Myanmar’s Army Refuses Shan IDPs Access to Village Amid Ongoing Clashes

By Lawi Weng 5 March 2020

Ethnic Shan internally displaced people (IDPs) were blocked from returning to their homes because the Tatmadaw (military) said it was not safe, according to Shan State sources.

About 300 ethnic Shan IDPs in Keysi and Mong Kai fled Koong Nyawng Hpahsa village when fighting broke out on Feb. 27 between the Restoration Council of Shan State (RCSS) and Myanmar’s army.

Some Shan lawmakers and community leaders made the trip along with the Shan IDPs yesterday (Wednesday) to Koong Nyawng Hpahsa village in Mong Kai. Villagers wanted to check their homes as they were worried about their possessions being stolen.

Sai Sam Murng, a regional lawmaker for Keysi, who traveled along with the IDPs, told The Irrawaddy today (Thursday) that Myanmar’s army told the IDPs to turn back as there was still some fighting in the area.

“[The army] stopped our truck of IDPs and asked us where we were going. We told them that some IDPs wanted to go back to their homes. But they told us we could not go to the village,” he said.

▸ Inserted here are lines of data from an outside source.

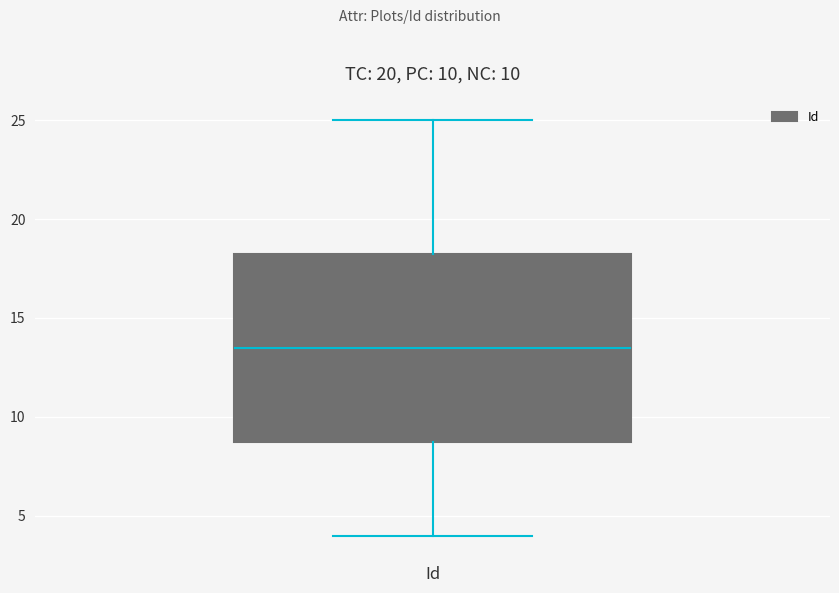

Transcribe this box plot: give where the median line is, the range the box spans, and where the two whiskers end, as read against the y-axis. The values are not printed on the chart, so give them approximately, as read against the axis.

median 13.5, box 9.0 to 18.5, whiskers 4.0 to 25.0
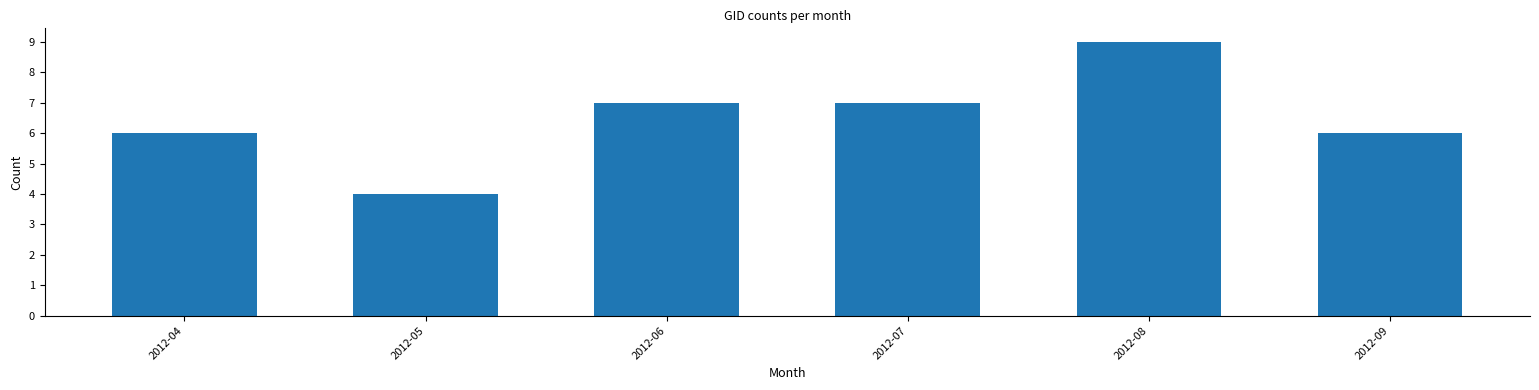

Reading right to left, list all the values displayed in this chart.

6	9	7	7	4	6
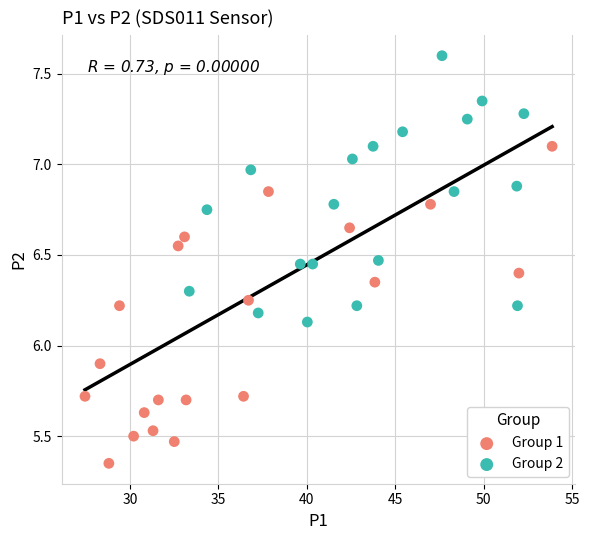

Which series reaches the minimum Y coordinate?

Group 1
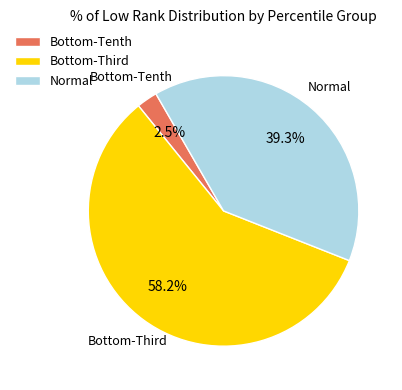

Rank the categories by value from lowest to highest.

Bottom-Tenth, Normal, Bottom-Third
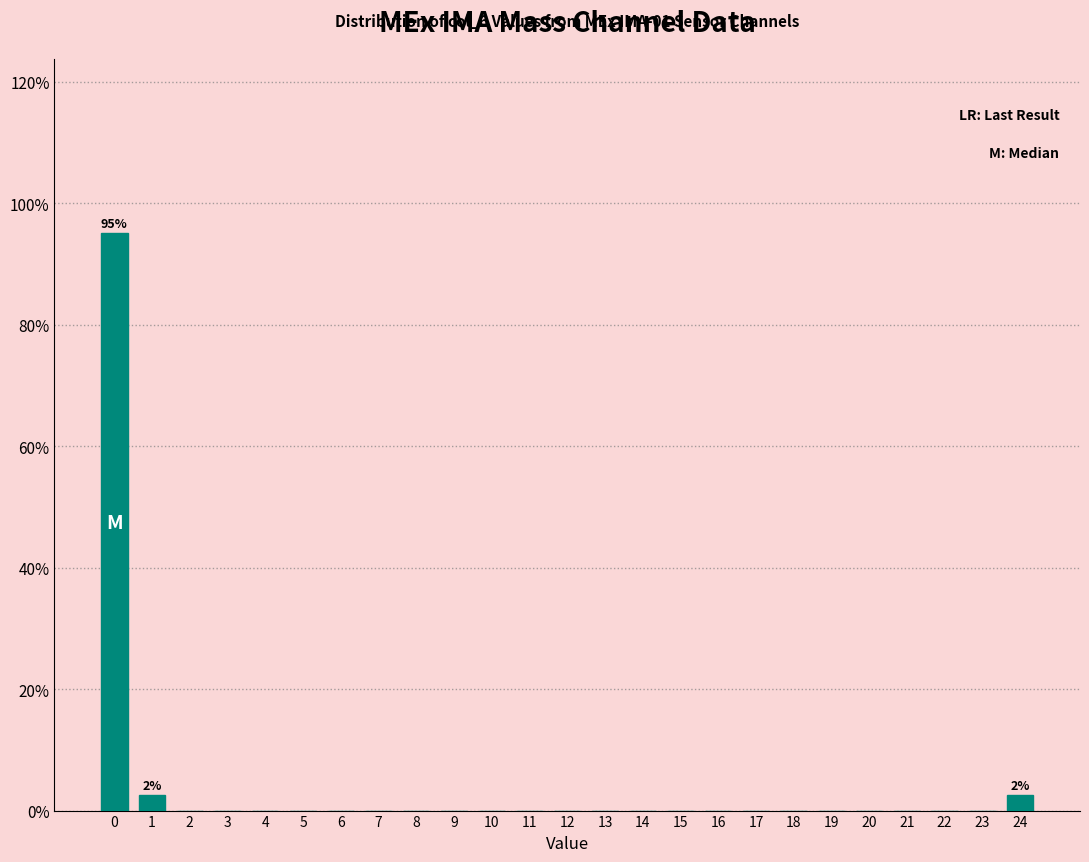

Reading left to right, transcribe all the data shown in this chart.

0=95.0	1=2.5	2=0.0	3=0.0	4=0.0	5=0.0	6=0.0	7=0.0	8=0.0	9=0.0	10=0.0	11=0.0	12=0.0	13=0.0	14=0.0	15=0.0	16=0.0	17=0.0	18=0.0	19=0.0	20=0.0	21=0.0	22=0.0	23=0.0	24=2.5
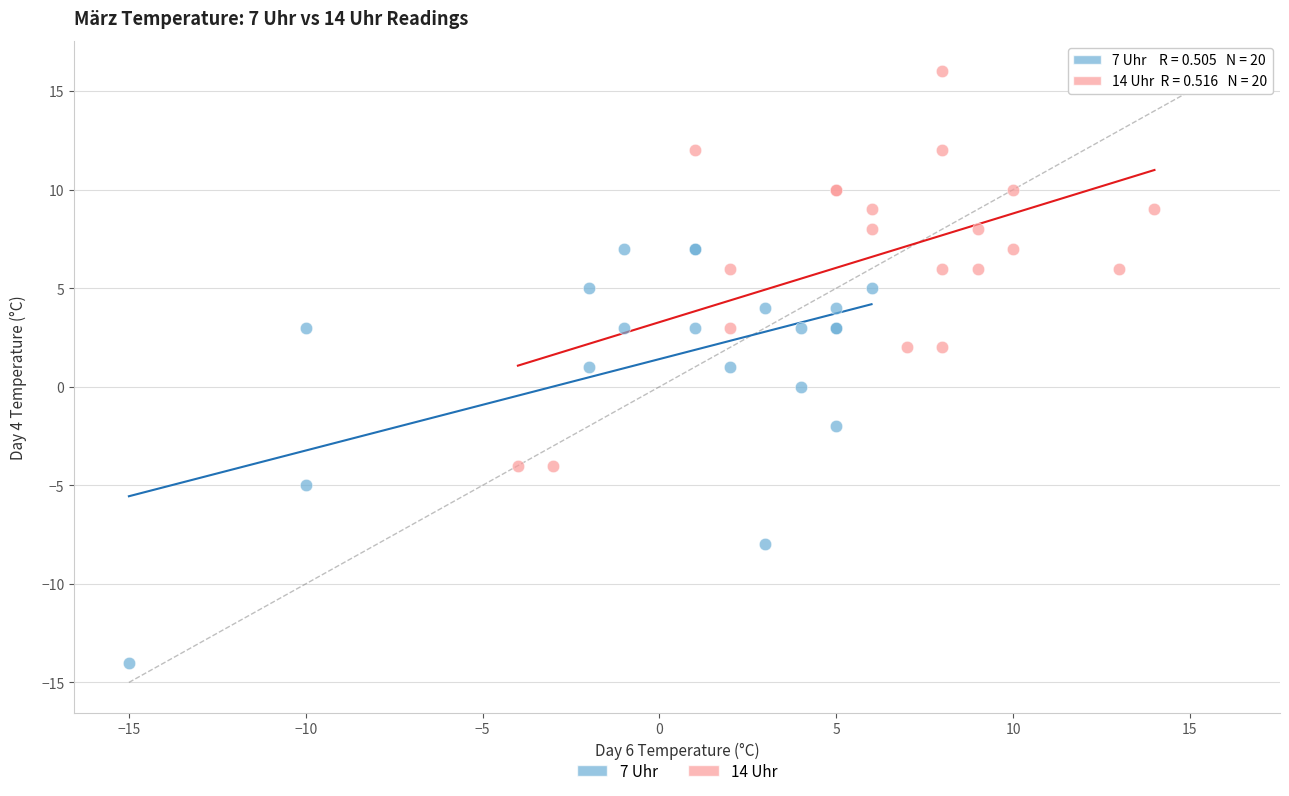

Which series contains the lowest Y value?

7 Uhr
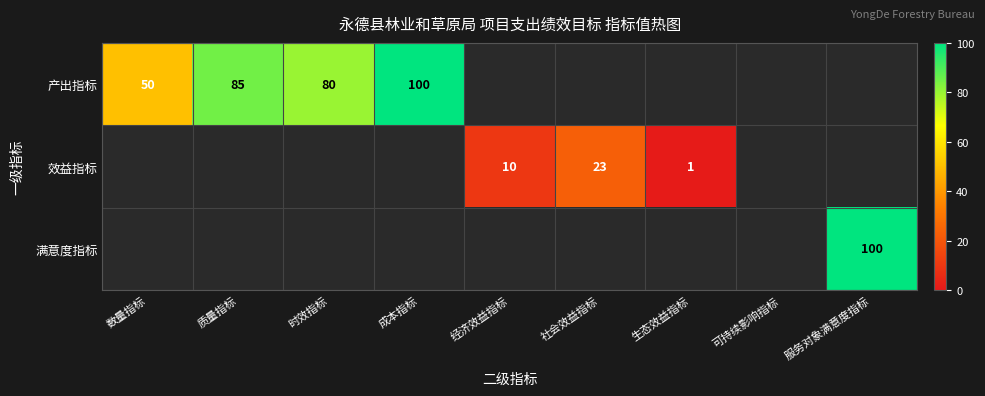

At how many categories does at least one series exceed 6?

7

Sai Sam Murng asked to speak to the commander who repeated the message by phone.

“I told him that IDPs could not bring food when they ran away from their village. So they wanted to bring food from the village to eat in their camp.”

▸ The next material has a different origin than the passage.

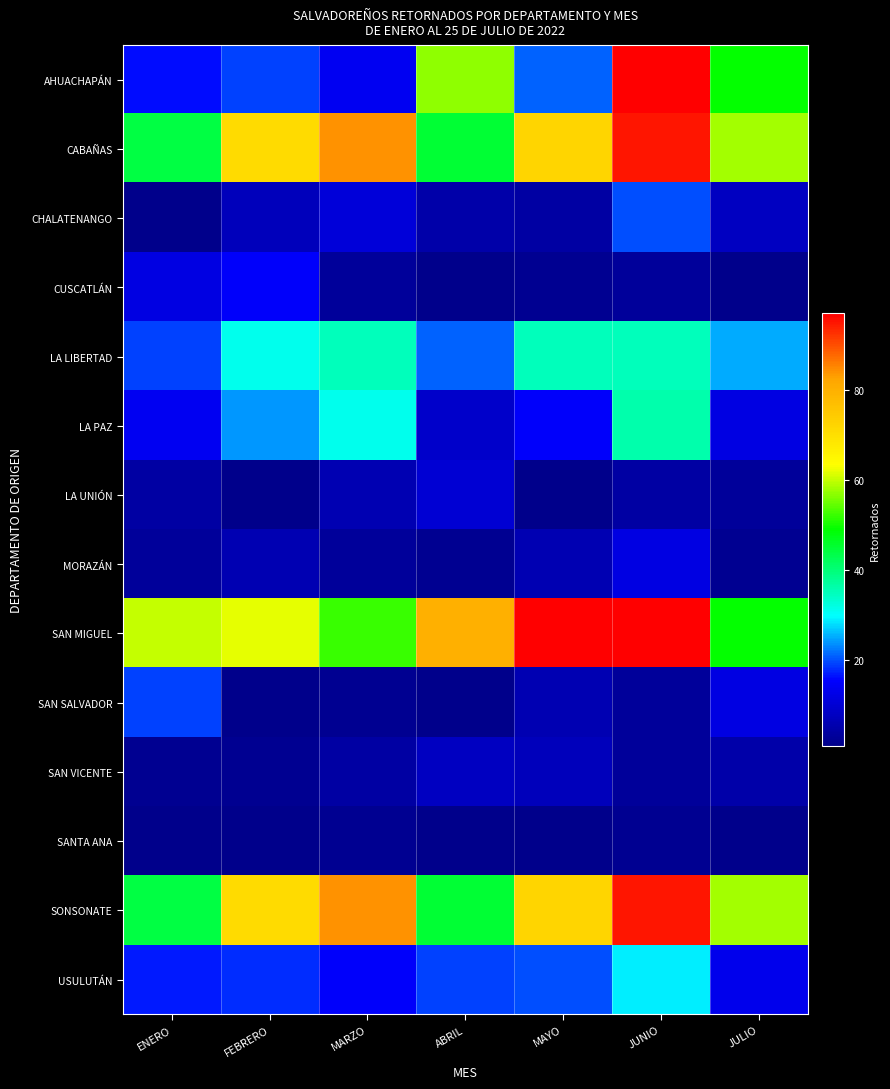

Which has a higher value, ABRIL or JULIO?

ABRIL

He said the commander replied: “Bro, do you not know that [the RCSS] attacked us? They still come sometimes to ambush us.

“The situation is still unstable but it will get better soon. I will contact you when the situation improves,” Sai Sam Murng quoted the commander saying.

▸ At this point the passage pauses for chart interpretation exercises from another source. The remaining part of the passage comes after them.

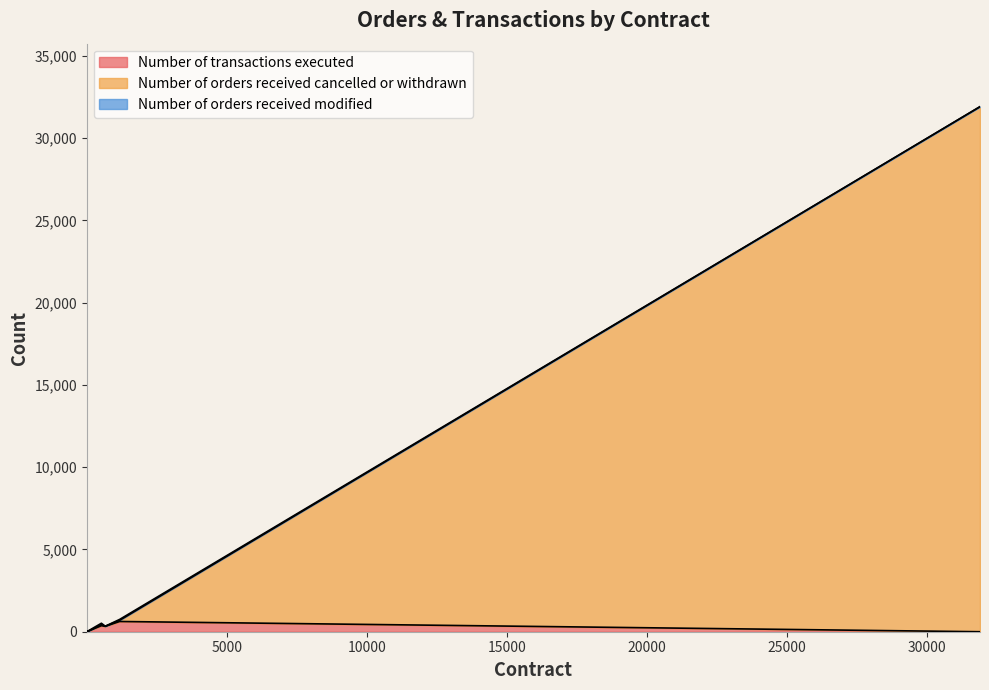

Reading left to right, list all the values displayed in this chart.

Number of transactions executed: AAD201104=2	AAD201105=2	AAD210203=0	AAE201216=1	AAE210217=1	AGD201105=0	AHD201104=207	AHD201104_1875C=3	AHD201104_1875P=1	AHD201104_1900C=6	AHD201105=365	AHD201106=19	AHD201109=2	AHD201110=11	AHD201112=7	AHD201113=8	AHD201117=5	AHD201118=622	AHD201119=2	AHD201120=328
Number of orders received cancelled or withdrawn: AAD201104=0	AAD201105=3	AAD210203=3	AAE201216=0	AAE210217=0	AGD201105=31906	AHD201104=24	AHD201104_1875C=0	AHD201104_1875P=0	AHD201104_1900C=0	AHD201105=70	AHD201106=9	AHD201109=0	AHD201110=3	AHD201112=3	AHD201113=3	AHD201117=2	AHD201118=71	AHD201119=0	AHD201120=2
Number of orders received modified: AAD201104=1	AAD201105=1	AAD210203=0	AAE201216=0	AAE210217=0	AGD201105=0	AHD201104=57	AHD201104_1875C=0	AHD201104_1875P=0	AHD201104_1900C=0	AHD201105=80	AHD201106=7	AHD201109=1	AHD201110=2	AHD201112=2	AHD201113=0	AHD201117=0	AHD201118=55	AHD201119=0	AHD201120=4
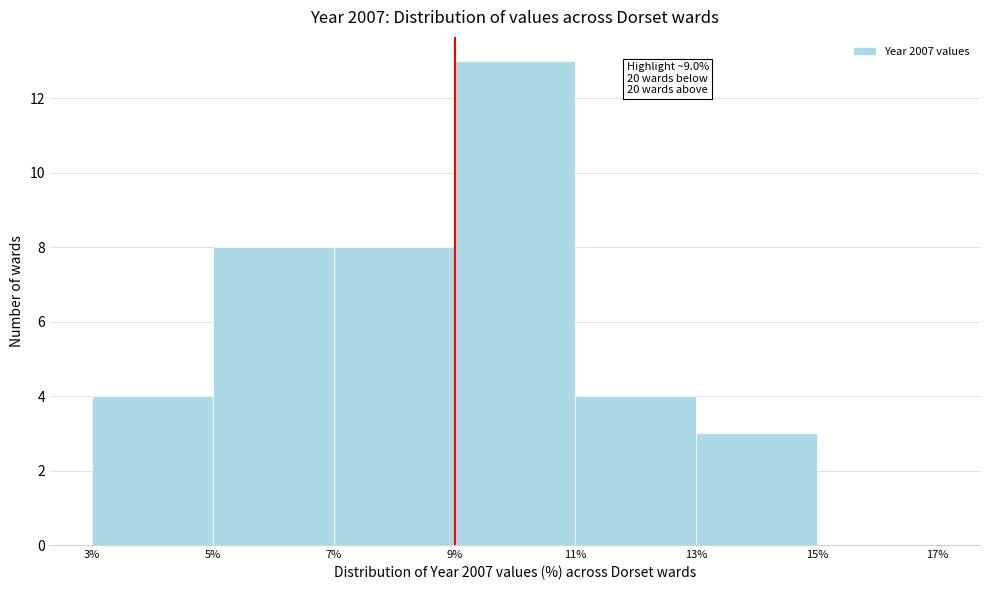

Which range on the x-axis has the tallest bar?

9% to 11%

The villagers were forced to turn around.

Fighting broke out on a hill in Loi Twan where the RCSS accused Myanmar’s army of attacking its base. Fighting continued until March 3 in Mong Kai, according to the Tai Freedom news outlet, which said Myanmar’s army attacked several RCSS bases in Mong Kai.

Major Kham San, the spokesman for the RCSS, told The Irrawaddy today that Myanmar’s troops were still active around Koong Nyawng Hpahsa so it was difficult to guarantee the villages’ safety.

“Military tension has eased, but [Myanmar’s army] has not withdrawn its troops from the area yet. It is difficult to say the area is secure,” he said.

He denied that the RCSS, a National Ceasefire Agreement signatory, had ambushed Myanmar’s army in the area.

But if Myanmar’s forces did not leave the area and continued to search RCSS bases, fighting would continue, Major Kham San said.

“We have withdrawn from our base on the hill in Loi Twan to stop fighting with Tatmadaw. But if they continue to seek our other bases, fighting will continue to break out. Therefore, the situation depends on the Tatmadaw,” he said.

The 300 IDPs sheltering at Buddhist monasteries in Keysi and Mong Kai did not have enough food and were dependent on donations, according to Sai Sam Murng.

“The Mitta Foundation would come to donate food today to IDPs. We were waiting for their cars,” he said.